Nell’approfondimento religioso, ogni mercoledì, ci sarà sempre la rubrica “Ospedale da campo”, che è l’espressione usata da Papa Francesco fin dall’inizio del pontificato per definire la Chiesa. All’interno della rubrica raccontiamo storie che altri non raccontano. Storie che hanno visto una Chiesa compagna di strada che cura le ferite di una umanità dolente.
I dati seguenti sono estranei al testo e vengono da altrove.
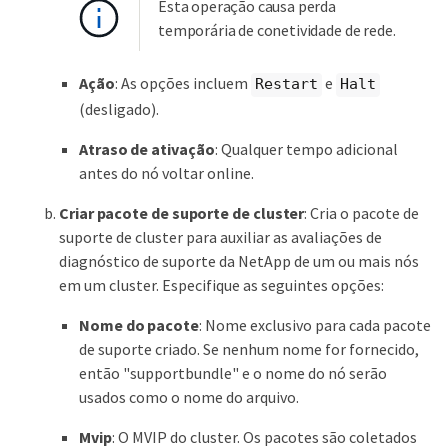
Esta operação causa perda
temporária de conetividade de rede.
Ação
: As opções incluem
e
Restart
Halt
(desligado).
Atraso de ativação
: Qualquer tempo adicional
antes do nó voltar online.
Criar pacote de suporte de cluster
: Cria o pacote de
suporte de cluster para auxiliar as avaliações de
diagnóstico de suporte da NetApp de um ou mais nós
em um cluster. Especifique as seguintes opções:
Nome do pacote
: Nome exclusivo para cada pacote
de suporte criado. Se nenhum nome for fornecido,
então "supportbundle" e o nome do nó serão
usados como o nome do arquivo.
Mvip
: O MVIP do cluster. Os pacotes são coletados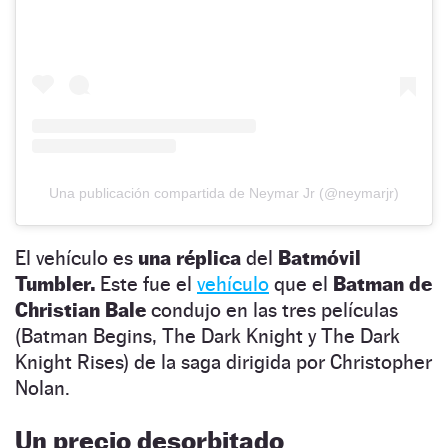
Una publicación compartida de Neymar Jr (@neymarjr)
El vehículo es
una réplica
del
Batmóvil
Tumbler.
Este fue el
vehículo
que el
Batman de
Christian Bale
condujo en las tres películas
(Batman Begins, The Dark Knight y The Dark
Knight Rises) de la saga dirigida por Christopher
Nolan.
Un precio desorbitado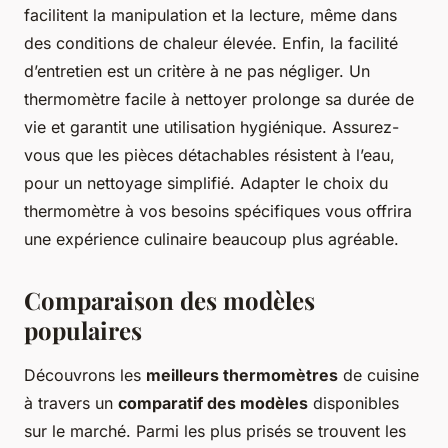
facilitent la manipulation et la lecture, même dans
des conditions de chaleur élevée. Enfin, la facilité
d’entretien est un critère à ne pas négliger. Un
thermomètre facile à nettoyer prolonge sa durée de
vie et garantit une utilisation hygiénique. Assurez-
vous que les pièces détachables résistent à l’eau,
pour un nettoyage simplifié. Adapter le choix du
thermomètre à vos besoins spécifiques vous offrira
une expérience culinaire beaucoup plus agréable.
Comparaison des modèles
populaires
Découvrons les
meilleurs thermomètres
de cuisine
à travers un
comparatif des modèles
disponibles
sur le marché. Parmi les plus prisés se trouvent les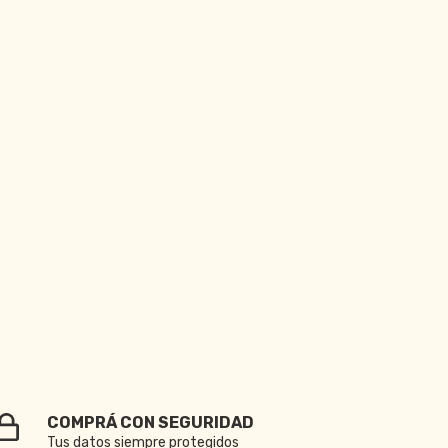
COMPRÁ CON SEGURIDAD
Tus datos siempre protegidos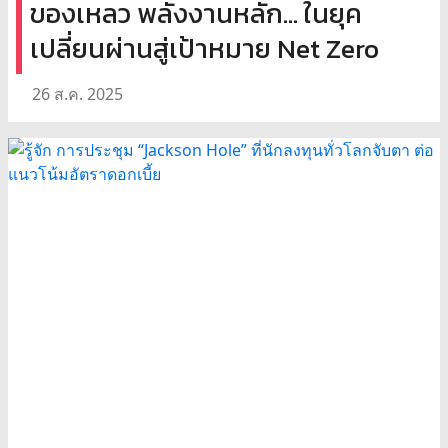
ของเหลว พลังงานหลัก... ในยุค
เปลี่ยนผ่านสู่เป้าหมาย Net Zero
26 ส.ค. 2025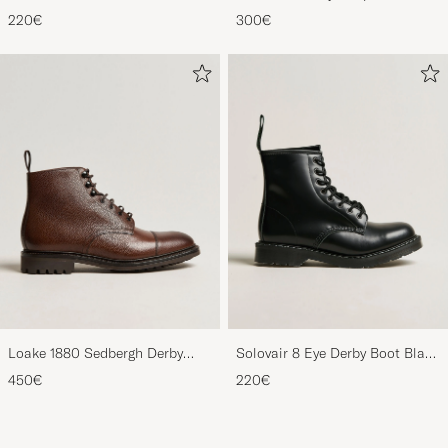
Striped Gown Red/Blue
Pyjama Set Navy
220€
300€
Loake 1880 Sedbergh Derby
Solovair 8 Eye Derby Boot Black
Boot Brown Grain Calf
Shine
450€
220€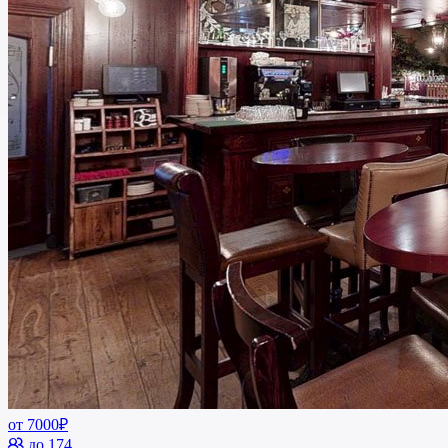
от 7000₽
до 174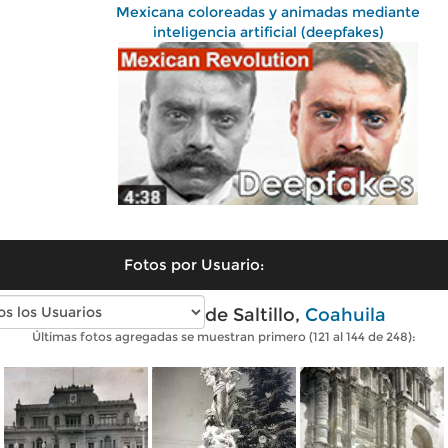
Mexicana coloreadas y animadas mediante
inteligencia artificial (deepfakes)
Fotos por Usuario:
Fotos antiguas de Saltillo,
Coahuila
Últimas fotos agregadas se muestran primero (121 al 144 de 248):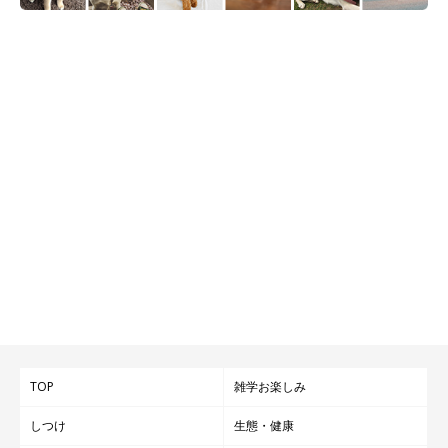
TOP
雑学お楽しみ
しつけ
生態・健康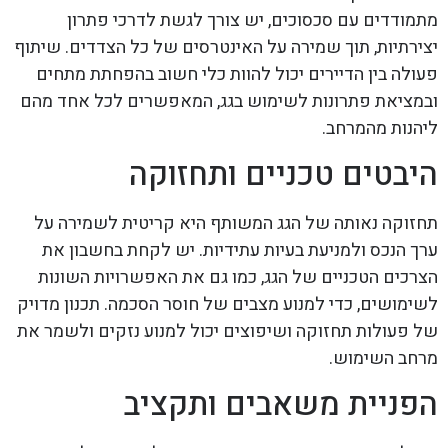
מתמודדים עם סכסוכים, יש צורך לגשת לדרכי פתרון
יצירתיות, תוך שמירה על האינטרסים של כל הצדדים. שיתוף
פעולה בין הדיירים יכול להוות כלי חשוב בהפחתת מתחים
ובמציאת פתרונות לשימוש בגג, המאפשרים לכל אחד מהם
ליהנות מהמרחב.
היבטים טכניים ותחזוקה
תחזוקה נאותה של הגג המשותף היא קריטית לשמירה על
ערך הנכס ולמניעת בעיות עתידיות. יש לקחת בחשבון את
הצרכים הטכניים של הגג, כמו גם את האפשרויות השונות
לשימושים, כדי למנוע מצבים של חוסר הסכמה. תכנון מדויק
של פעולות תחזוקה ושיפוצים יכול למנוע נזקים ולשמר את
מרחב השימוש.
הפניית משאבים ותקציב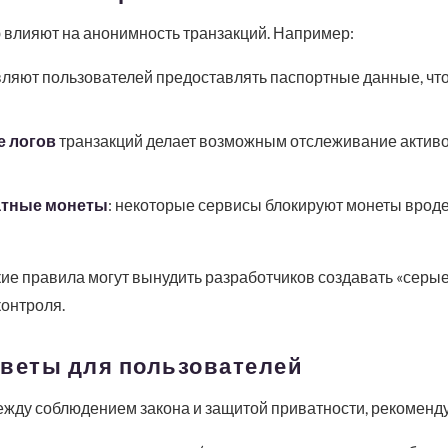
влияют на анонимность транзакций. Например:
ляют пользователей предоставлять паспортные данные, что
е логов
транзакций делает возможным отслеживание активо
атные монеты
: некоторые сервисы блокируют монеты вроде
кие правила могут вынудить разработчиков создавать «серы
онтроля.
оветы для пользователей
ежду соблюдением закона и защитой приватности, рекоменд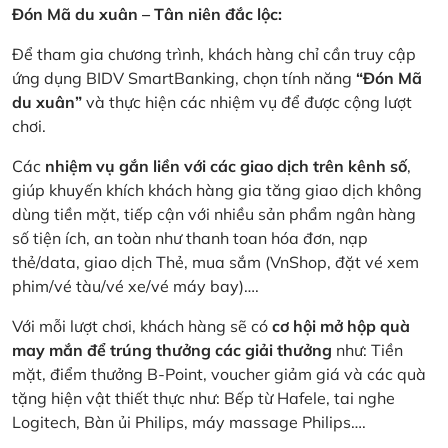
Đón Mã du xuân – Tân niên đắc lộc:
Để tham gia chương trình, khách hàng chỉ cần truy cập
ứng dụng BIDV SmartBanking, chọn tính năng
“Đón Mã
du xuân”
và thực hiện các nhiệm vụ để được cộng lượt
chơi.
Các
nhiệm vụ gắn liền với các giao dịch trên kênh số
,
giúp khuyến khích khách hàng gia tăng giao dịch không
dùng tiền mặt, tiếp cận với nhiều sản phẩm ngân hàng
số tiện ích, an toàn như thanh toan hóa đơn, nạp
thẻ/data, giao dịch Thẻ, mua sắm (VnShop, đặt vé xem
phim/vé tàu/vé xe/vé máy bay)….
Với mỗi lượt chơi, khách hàng sẽ có
cơ hội mở hộp quà
may mắn để trúng thưởng các giải thưởng
như: Tiền
mặt, điểm thưởng B-Point, voucher giảm giá và các quà
tặng hiện vật thiết thực như: Bếp từ Hafele, tai nghe
Logitech, Bàn ủi Philips, máy massage Philips….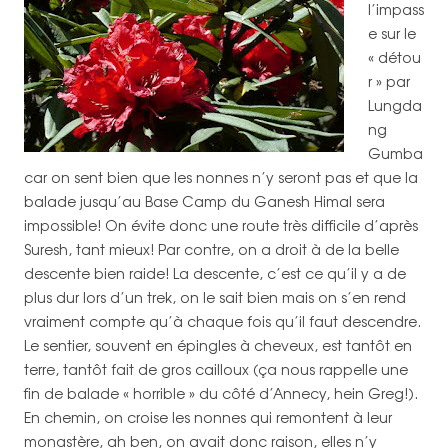
l’impass
e sur le
« détou
r » par
Lungda
ng
Gumba
car on sent bien que les nonnes n’y seront pas et que la
balade jusqu’au Base Camp du Ganesh Himal sera
impossible! On évite donc une route très difficile d’après
Suresh, tant mieux! Par contre, on a droit à de la belle
descente bien raide! La descente, c’est ce qu’il y a de
plus dur lors d’un trek, on le sait bien mais on s’en rend
vraiment compte qu’à chaque fois qu’il faut descendre.
Le sentier, souvent en épingles à cheveux, est tantôt en
terre, tantôt fait de gros cailloux (ça nous rappelle une
fin de balade « horrible » du côté d’Annecy, hein Greg!).
En chemin, on croise les nonnes qui remontent à leur
monastère, ah ben, on avait donc raison, elles n’y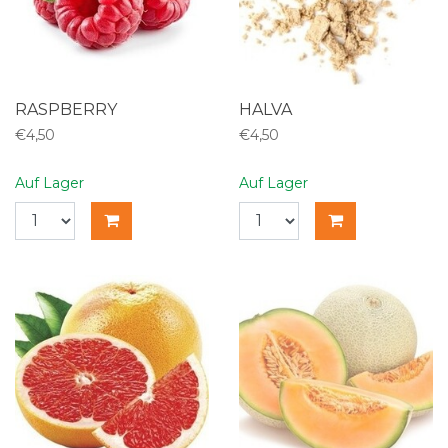
RASPBERRY
HALVA
€4,50
€4,50
Auf Lager
Auf Lager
Dopo questa crisi, niente sarà più come prima, ripete spesso il Santo Padre. C’è un “dopo pandemia” anche sul versante della comunicazione?
Sì, forse anche per la comunicazione vale quello che il Papa ha detto il 27 marzo scorso: è l’ora del giudizio, non del giudizio di Dio ma di quello dell’uomo. È l’ora di valutare, di ponderare, di vedere se per caso abbiamo accumulato cose che non valgono. È l’ora di discernere le cose che valgono dalle cose che non durano. In questa prospettiva, anche un dramma come quello della pandemia può essere l’occasione di un ritorno all’essenziale della comunicazione umana, che per noi media cattolici è una comunione cristiana. C’è solo una cosa peggiore della crisi, sprecarla, ha detto il Santo Padre, che alla rivista belga Tertio ha spiegato che

il comunicatore cristiano guarda al futuro:

deve presentare all’uomo di oggi un futuro possibile. Se il futuro è possibile, il presente diventa vivibile. Il dramma della pandemia ci costringe ad essenzializzare il nostro stile comunicativo, che è fatto di verità, di bellezza, di storie che nessuno racconta. E, soprattutto, della capacità di immaginare il futuro.